Moved by friends’ experiences, Karthikeyan sets up a village community for the disabledQueeny Mahajan
Sristi Foundation, a non-profit organisation built Sristi Village, an eco-friendly, self-sustaining community for the differently-abled that hail from BPL families to live, learn farming and grow.
As per a UN report, 74 percent of persons with physical disabilities, and 94 percent of mentally challenged persons of working age are unemployed in India.
Looking to address this vulnerability and exclusion, and to provide people with disabilities opportunities to work and live up to their potential, G. Karthikeyan founded the Sristi Foundation in 2013, and set up Sristi village in 2014 in rural Tamil Nadu, around 30 km from Puducherry.

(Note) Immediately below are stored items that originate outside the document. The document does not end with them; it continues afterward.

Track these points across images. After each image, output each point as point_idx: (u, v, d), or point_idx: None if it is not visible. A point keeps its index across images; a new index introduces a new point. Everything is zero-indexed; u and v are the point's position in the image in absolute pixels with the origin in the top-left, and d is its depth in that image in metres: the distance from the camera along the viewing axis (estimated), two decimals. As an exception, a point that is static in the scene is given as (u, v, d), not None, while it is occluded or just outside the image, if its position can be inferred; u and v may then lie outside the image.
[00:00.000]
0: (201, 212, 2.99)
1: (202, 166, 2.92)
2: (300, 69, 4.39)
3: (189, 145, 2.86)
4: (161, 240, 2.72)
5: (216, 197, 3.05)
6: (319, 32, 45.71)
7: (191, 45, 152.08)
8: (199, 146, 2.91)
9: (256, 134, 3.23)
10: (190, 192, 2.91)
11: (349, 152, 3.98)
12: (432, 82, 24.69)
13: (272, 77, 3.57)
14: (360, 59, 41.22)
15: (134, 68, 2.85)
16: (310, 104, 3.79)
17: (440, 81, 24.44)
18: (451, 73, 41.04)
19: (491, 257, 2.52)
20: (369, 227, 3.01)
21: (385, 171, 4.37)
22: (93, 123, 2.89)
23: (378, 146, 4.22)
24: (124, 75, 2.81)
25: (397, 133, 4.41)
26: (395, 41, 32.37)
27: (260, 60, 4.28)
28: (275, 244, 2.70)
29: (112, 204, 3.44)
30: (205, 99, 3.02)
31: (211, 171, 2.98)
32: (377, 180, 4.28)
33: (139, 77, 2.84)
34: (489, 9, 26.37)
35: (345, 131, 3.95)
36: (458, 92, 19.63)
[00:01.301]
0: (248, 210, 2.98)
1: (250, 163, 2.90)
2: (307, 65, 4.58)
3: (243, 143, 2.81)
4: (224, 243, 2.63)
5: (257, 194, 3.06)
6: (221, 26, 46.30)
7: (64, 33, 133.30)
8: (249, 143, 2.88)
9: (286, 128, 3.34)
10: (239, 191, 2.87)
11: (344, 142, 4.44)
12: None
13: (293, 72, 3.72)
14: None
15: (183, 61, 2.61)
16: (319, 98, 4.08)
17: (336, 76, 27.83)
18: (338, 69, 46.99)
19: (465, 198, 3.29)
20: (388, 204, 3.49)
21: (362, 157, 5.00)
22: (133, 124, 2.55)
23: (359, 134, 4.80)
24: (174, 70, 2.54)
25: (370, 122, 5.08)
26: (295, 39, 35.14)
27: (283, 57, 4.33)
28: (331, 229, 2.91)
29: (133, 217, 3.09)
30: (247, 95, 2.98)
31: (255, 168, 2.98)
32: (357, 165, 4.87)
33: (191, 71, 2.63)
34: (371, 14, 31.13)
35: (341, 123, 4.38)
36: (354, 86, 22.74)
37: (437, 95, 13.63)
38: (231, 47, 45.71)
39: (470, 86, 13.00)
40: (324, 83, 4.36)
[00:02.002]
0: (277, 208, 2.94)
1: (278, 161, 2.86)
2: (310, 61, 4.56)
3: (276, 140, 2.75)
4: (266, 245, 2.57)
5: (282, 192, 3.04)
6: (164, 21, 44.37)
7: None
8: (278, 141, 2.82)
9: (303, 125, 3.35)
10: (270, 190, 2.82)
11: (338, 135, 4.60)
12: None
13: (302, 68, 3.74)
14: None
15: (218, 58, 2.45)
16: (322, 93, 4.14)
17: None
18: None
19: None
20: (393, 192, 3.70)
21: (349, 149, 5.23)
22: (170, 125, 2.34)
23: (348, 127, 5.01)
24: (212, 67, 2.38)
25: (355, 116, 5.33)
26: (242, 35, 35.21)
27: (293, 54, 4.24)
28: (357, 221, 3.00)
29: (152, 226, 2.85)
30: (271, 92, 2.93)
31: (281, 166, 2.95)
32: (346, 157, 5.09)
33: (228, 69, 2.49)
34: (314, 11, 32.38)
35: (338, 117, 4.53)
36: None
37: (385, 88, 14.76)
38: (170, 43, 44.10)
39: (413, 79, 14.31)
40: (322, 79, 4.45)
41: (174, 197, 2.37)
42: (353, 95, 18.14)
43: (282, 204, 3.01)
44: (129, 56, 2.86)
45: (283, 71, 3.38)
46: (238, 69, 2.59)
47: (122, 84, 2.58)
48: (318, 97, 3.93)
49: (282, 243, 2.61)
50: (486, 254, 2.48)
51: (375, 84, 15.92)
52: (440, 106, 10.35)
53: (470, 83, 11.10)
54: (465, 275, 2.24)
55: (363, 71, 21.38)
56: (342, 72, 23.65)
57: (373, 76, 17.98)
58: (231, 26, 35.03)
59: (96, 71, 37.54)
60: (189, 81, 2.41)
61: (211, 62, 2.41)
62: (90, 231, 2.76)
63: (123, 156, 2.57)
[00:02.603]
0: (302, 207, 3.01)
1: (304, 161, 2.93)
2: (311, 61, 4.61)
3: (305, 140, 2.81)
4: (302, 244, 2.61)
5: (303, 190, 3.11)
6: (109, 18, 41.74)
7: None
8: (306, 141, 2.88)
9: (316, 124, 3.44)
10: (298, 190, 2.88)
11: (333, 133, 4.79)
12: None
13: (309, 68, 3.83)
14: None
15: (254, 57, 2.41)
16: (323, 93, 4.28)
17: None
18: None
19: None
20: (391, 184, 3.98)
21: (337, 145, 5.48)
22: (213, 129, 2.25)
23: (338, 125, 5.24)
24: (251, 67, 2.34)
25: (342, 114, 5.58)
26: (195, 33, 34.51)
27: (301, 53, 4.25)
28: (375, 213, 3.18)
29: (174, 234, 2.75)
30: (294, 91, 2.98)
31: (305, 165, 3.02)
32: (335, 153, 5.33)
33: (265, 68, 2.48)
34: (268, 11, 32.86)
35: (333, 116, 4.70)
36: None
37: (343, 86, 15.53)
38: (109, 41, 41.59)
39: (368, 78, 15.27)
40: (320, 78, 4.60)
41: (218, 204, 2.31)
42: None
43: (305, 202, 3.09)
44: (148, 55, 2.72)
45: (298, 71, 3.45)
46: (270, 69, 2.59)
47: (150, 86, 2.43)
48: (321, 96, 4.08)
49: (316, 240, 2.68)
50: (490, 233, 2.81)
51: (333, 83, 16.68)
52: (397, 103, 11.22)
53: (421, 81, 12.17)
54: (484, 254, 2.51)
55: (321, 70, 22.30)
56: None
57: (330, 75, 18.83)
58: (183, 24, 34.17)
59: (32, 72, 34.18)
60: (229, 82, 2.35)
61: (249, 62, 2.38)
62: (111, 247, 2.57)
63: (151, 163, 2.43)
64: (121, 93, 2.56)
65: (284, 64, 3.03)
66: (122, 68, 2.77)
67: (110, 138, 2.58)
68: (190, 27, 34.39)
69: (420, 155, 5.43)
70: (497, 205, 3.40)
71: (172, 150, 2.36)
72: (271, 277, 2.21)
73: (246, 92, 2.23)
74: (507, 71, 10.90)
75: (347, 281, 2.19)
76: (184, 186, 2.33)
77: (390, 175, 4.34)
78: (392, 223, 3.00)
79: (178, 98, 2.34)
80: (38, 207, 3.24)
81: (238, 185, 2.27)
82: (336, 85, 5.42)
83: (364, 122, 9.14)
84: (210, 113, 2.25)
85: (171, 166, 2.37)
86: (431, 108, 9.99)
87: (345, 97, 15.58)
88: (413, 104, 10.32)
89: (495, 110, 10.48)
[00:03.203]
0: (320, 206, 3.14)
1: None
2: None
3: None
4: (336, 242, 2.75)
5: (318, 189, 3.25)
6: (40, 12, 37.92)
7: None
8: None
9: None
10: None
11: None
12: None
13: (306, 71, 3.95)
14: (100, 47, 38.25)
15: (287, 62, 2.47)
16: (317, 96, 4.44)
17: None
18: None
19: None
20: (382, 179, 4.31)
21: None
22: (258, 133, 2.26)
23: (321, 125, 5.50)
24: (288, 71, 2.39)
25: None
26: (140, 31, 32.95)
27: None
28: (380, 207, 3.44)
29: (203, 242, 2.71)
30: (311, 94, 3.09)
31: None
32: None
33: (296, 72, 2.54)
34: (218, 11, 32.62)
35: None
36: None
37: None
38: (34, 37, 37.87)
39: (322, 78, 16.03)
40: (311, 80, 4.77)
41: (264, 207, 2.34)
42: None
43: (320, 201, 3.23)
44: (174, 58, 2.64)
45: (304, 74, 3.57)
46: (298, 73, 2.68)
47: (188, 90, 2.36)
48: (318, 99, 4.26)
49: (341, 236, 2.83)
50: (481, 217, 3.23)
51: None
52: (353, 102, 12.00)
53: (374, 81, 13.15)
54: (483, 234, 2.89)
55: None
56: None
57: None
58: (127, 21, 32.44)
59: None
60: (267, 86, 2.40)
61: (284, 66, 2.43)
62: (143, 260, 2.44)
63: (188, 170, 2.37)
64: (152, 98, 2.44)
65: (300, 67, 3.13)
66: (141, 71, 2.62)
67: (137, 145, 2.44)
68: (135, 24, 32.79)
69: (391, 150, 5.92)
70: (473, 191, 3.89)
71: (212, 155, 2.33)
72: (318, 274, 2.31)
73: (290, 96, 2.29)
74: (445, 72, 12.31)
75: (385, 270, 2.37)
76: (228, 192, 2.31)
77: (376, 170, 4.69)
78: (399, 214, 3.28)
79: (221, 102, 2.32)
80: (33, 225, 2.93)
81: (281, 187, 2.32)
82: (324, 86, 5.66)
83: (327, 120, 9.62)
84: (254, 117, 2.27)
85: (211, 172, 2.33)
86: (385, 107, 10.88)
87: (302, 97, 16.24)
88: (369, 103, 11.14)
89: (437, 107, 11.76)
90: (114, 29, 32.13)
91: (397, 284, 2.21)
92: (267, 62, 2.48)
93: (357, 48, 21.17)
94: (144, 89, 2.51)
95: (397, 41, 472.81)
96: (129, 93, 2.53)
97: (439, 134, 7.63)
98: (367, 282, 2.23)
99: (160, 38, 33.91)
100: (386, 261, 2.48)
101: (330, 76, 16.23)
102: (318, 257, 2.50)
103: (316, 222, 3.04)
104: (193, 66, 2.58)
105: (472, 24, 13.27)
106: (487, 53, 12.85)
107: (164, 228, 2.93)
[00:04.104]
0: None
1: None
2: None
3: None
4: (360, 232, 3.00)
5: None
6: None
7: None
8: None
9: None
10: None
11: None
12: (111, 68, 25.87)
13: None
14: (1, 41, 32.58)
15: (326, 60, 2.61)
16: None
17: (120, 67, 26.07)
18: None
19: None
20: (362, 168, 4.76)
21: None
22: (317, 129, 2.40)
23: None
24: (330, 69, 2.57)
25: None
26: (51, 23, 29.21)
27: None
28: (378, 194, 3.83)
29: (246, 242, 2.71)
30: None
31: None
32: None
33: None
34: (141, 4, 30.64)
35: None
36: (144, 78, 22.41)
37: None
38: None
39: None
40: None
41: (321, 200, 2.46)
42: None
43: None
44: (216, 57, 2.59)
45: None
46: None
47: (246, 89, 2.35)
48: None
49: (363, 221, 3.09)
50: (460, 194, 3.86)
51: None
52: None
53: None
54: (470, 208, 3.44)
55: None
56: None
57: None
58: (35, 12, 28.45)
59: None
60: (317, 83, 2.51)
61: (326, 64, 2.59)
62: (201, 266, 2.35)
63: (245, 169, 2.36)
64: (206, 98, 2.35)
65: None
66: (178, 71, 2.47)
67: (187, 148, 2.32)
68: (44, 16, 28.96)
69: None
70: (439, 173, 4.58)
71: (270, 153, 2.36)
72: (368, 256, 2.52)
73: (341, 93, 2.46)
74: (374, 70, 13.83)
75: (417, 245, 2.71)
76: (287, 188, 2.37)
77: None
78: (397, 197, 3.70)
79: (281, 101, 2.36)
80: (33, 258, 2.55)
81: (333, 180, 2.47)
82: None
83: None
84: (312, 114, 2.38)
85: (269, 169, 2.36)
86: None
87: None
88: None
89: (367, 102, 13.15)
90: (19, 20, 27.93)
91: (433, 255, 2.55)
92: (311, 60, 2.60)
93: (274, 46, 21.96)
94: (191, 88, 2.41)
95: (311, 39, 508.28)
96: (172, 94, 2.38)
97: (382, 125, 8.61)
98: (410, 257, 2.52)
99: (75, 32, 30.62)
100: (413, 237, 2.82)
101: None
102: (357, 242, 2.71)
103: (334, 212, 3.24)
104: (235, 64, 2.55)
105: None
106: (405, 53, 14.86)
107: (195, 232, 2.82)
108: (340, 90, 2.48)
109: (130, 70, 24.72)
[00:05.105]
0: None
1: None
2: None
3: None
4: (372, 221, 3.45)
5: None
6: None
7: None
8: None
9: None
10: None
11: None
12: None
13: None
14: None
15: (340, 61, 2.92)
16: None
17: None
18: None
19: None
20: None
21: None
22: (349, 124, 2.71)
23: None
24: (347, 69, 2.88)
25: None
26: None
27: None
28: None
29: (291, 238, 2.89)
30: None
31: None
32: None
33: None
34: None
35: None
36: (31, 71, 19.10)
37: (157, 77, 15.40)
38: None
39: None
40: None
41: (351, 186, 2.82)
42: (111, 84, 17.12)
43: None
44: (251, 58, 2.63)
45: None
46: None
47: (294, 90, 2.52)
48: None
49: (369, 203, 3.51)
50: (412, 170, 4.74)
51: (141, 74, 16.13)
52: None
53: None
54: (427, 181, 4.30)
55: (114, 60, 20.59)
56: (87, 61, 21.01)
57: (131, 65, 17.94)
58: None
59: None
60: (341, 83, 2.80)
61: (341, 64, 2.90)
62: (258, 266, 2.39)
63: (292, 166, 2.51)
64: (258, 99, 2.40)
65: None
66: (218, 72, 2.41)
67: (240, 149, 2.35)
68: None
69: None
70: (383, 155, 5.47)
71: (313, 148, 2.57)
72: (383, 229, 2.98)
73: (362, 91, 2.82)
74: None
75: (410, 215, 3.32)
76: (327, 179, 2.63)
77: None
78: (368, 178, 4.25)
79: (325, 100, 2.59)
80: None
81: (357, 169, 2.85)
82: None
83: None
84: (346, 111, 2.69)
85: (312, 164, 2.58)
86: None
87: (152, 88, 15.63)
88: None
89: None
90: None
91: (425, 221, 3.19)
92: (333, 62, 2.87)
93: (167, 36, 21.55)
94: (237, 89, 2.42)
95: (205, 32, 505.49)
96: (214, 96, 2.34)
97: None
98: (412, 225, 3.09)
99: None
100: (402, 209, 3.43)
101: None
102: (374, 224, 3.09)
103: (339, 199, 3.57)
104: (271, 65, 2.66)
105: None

“I wanted to create an all-inclusive, self-sustaining community wherein children and adults with intellectual and developmental disabilities are respected, valued and have choices to work and lead a holistic and dignified life together”.
The fire that ignited
Having grown up in an orphanage, Karthikeyan saw how his friends with disabilities faced discrimination, first for education and later for employment. He realised they had limited opportunities, and were often treated with pity and indignity.
He thus decided to work towards providing a home to people with disabilities to reside, along with a training centre and a working place in order to live more independently and explore their potential.
Karthik chose to pursue higher education in psychology to understand the human mind better, and spent of time travelling and volunteering, trying to understand the approaches and models adopted to inculcate a sense of self-worth in those with disabilities.
After completing his graduation, he returned to the orphanage, and tested the models and eventually started his own non-profit organisation.
“I wanted to find out what is the best job they can do, and realised farming could be that job. I experimented by setting up a small kitchen garden on the land of the orphanage, and taught them how to grow vegetables. Seeing the plant growing, they felt extremely happy and developed a sense of ownership which gave them confidence and changed their body language,” says Karthik.
Certain he wanted to train the disabled in farming, Karthik began his journey to find ways and means to create an all-engaging opportunity space for residence, work and recreation, where natural farming techniques were taught and practiced.
Over the last three years, Sristi Foundation has worked with 15 adults and 18 children with disabilities from marginalised backgrounds to them intensive, long-term support to make them better quipped for opportunities in the future.
In 2015, the foundation received the Innovative Social Change Maker Award from Yuva Unstoppable, Tamil Nadu, and was also awarded with the Social Entrepreneur Award from the International Conclave.
Among those exploring their potential at Sristi Foundation, Shankar deserves special mention. Shankar has cerebral palsy, which made it impossible for him to find a job. After joining the Sristi village, and training for just one year, he was employed as a farm worker. At present, Shankar looks after 10 cows with one more employee, and is training other existing Sristi Village members in farming to enable more of them to become independent.
The foundation also worked to improve land fertility.
“When we started our village, the land was dry and infertile. Thanks to our rainwater harvesting and permaculture farming efforts, Sristi Village is now a green and fertile farm. The soil fertility has increased over the last three years, and we are now successfully growing numerous plants, crops and trees,” says Karthik.
To make the community self-sustaining, the foundation has set up a dairy farm that produces 20 liters of milk, 50 percent of which is used for residents’ needs, while the rest is sold to generate income. Cow dung is used for compost, and biogas and cow urine as natural pest repellents for plants, which further helps to cut costs.
The foundation recently started the Nalla Keerai Project (Good Spinach), through which it grows and sells 20 different varieties of spinach to the local community to be able to fund the daily running costs to some extent.
Promotion of clean energy resources and sustainable living is one of the major goals since the community runs on natural energy sources - solar for water pumps and lighting, and biogas, and employs a zero-budget farming technique.
Fighting the odds
The venture, however, has not been without challenges - the biggest being gathering resources to purchase the land. With his determination and willingness to work for a cause, he paved the way clearing all obstacles.
“When you want something, people believe in your vision and want to help you,” he says.
Exclusion and discrimination serves to render the disabled vulnerable, denying them respect for their individuality and dignity. An open, rural-based inclusive community based on understanding and compassion, which imparts skills and provides opportunities could well be the solution to the everyday challenges the differently abled face.